Holden Karnofsky, who played a major role in writing the latest version, discusses the reasoning behind some of the changes.
China and beyond
The Delhi Gap
Like Dean Ball, Anton Leicht came away from the AI Impact Summit deeply concerned about the gap between what Silicon Valley understands about AI and what most people—and in particular the middle powers—believe about AI.
AI psychology
The Case Against AI Consciousness
Dan Williams interviews Anil Seth, who believes consciousness probably requires a biological substrate. Anil’s a very capable guy: he’s a well-regarded neuroscientist, an expert on consciousness, and the director of the Centre for Consciousness Science at the University of Sussex. If you’re interested in AI psychology and consciousness, you should watch this (or read the transcript).
The debate is this: on the one hand, computational functionalists argue that consciousness is the result of computational processes, which in humans happen to run on a biological substrate but could in principle run on computers. Biological naturalists argue that consciousness is specifically linked to biology and that merely simulating the biology won’t produce consciousness. An often-used example is that simulating rain on a computer doesn’t make anything wet.

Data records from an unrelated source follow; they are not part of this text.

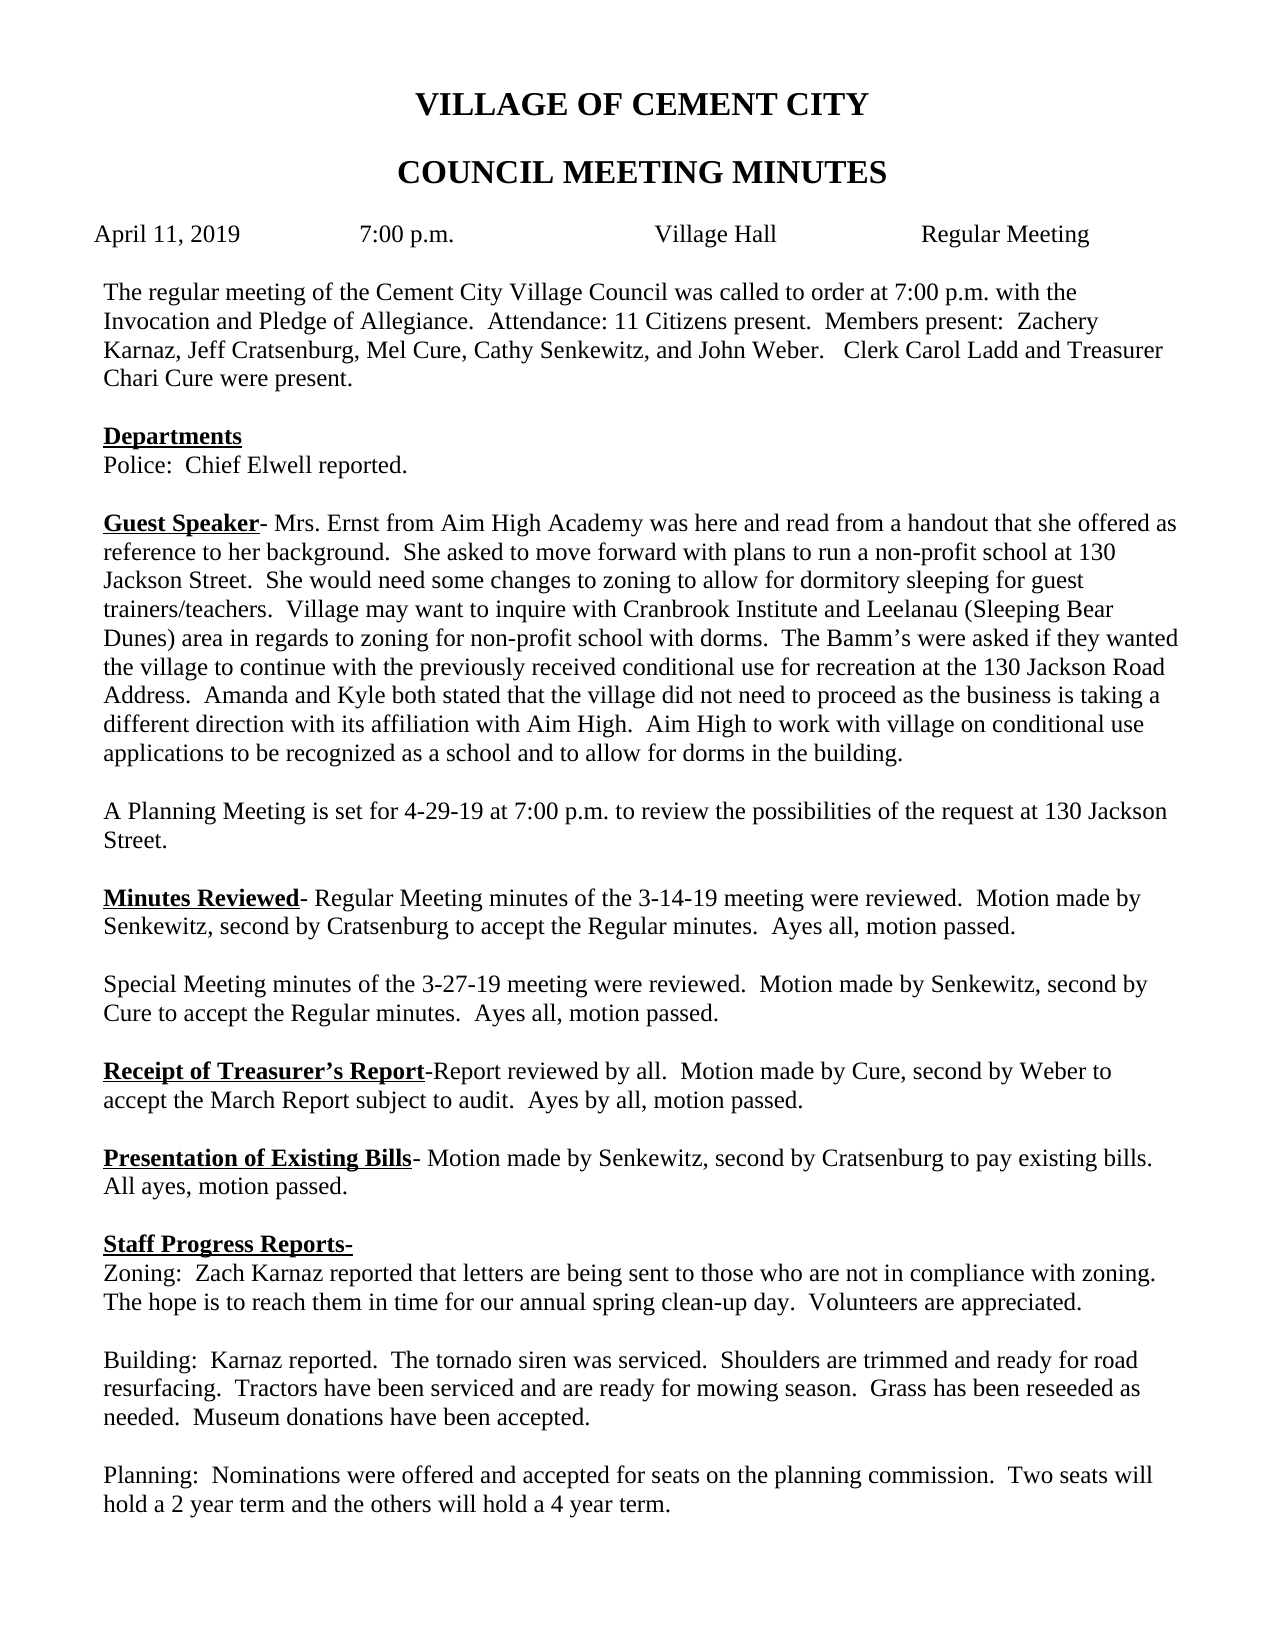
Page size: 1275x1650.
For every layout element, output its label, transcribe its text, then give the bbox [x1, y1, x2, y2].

text Council Meeting Minutes [103, 152, 1181, 190]
text Special Meeting minutes of the 3-27-19 meeting were reviewed. Motion made by Senkewitz, second by Cure to accept the Regular minutes. Ayes all, motion passed. [103, 969, 1181, 1027]
text Presentation of Existing Bills- Motion made by Senkewitz, second by Cratsenburg to pay existing bills. All ayes, motion passed. [103, 1143, 1181, 1200]
text The regular meeting of the Cement City Village Council was called to order at 7:00 p.m. with the Invocation and Pledge of Allegiance. Attendance: 11 Citizens present. Members present: Zachery Karnaz, Jeff Cratsenburg, Mel Cure, Cathy Senkewitz, and John Weber. Clerk Carol Ladd and Treasurer Chari Cure were present. [103, 277, 1181, 392]
text Departments Police: Chief Elwell reported. [103, 421, 1181, 479]
text Village of Cement City [103, 84, 1181, 123]
text Staff Progress Reports- Zoning: Zach Karnaz reported that letters are being sent to those who are not in compliance with zoning. The hope is to reach them in time for our annual spring clean-up day. Volunteers are appreciated. [103, 1229, 1181, 1316]
text Planning: Nominations were offered and accepted for seats on the planning commission. Two seats will hold a 2 year term and the others will hold a 4 year term. [103, 1460, 1181, 1518]
text Building: Karnaz reported. The tornado siren was serviced. Shoulders are trimmed and ready for road resurfacing. Tractors have been serviced and are ready for mowing season. Grass has been reseeded as needed. Museum donations have been accepted. [103, 1345, 1181, 1431]
text April 11, 2019 7:00 p.m. Village Hall Regular Meeting [94, 219, 1181, 248]
text Receipt of Treasurer’s Report-Report reviewed by all. Motion made by Cure, second by Weber to accept the March Report subject to audit. Ayes by all, motion passed. [103, 1056, 1181, 1113]
text Guest Speaker- Mrs. Ernst from Aim High Academy was here and read from a handout that she offered as reference to her background. She asked to move forward with plans to run a non-profit school at 130 Jackson Street. She would need some changes to zoning to allow for dormitory sleeping for guest trainers/teachers. Village may want to inquire with Cranbrook Institute and Leelanau (Sleeping Bear Dunes) area in regards to zoning for non-profit school with dorms. The Bamm’s were asked if they wanted the village to continue with the previously received conditional use for recreation at the 130 Jackson Road Address. Amanda and Kyle both stated that the village did not need to proceed as the business is taking a different direction with its affiliation with Aim High. Aim High to work with village on conditional use applications to be recognized as a school and to allow for dorms in the building. [103, 508, 1181, 767]
text A Planning Meeting is set for 4-29-19 at 7:00 p.m. to review the possibilities of the request at 130 Jackson Street. [103, 796, 1181, 853]
text Minutes Reviewed- Regular Meeting minutes of the 3-14-19 meeting were reviewed. Motion made by Senkewitz, second by Cratsenburg to accept the Regular minutes. Ayes all, motion passed. [103, 883, 1181, 940]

It’s important to be clear that these are both hypotheses about the world, and we don’t yet have definitive evidence to prove either one. To my mind, though, many advocates of biological naturalism, including Anil, seem to be working backward from a desired conclusion rather than forward from observed facts. His theory that consciousness might result from autopoiesis seems to answer the question “assuming biological naturalism is true, what is a plausible mechanism for it,” rather than “do we observe anything about consciousness that cannot be explained without autopoiesis?”
Regardless, it’s a very interesting interview and Anil has thoughtful ideas about consciousness, intelligence, and computational functionalism.
Technical
How sparse attention is solving AI’s memory bottleneck
For many tasks, LLMs are substantially constrained by the size of their context windows. One of the most important tips for using Claude Code, for example, is to avoid letting the context window fill up: performance degrades substantially as it fills up, even before it’s completely full.
That’s a hard problem to solve: the nature of the transformer architecture is that every token in the context window attends to every other token, so the cost of running a model rises quadratically with the size of the context window. There are no magic solutions, but TechTalks reviews some of the most promising technical approaches.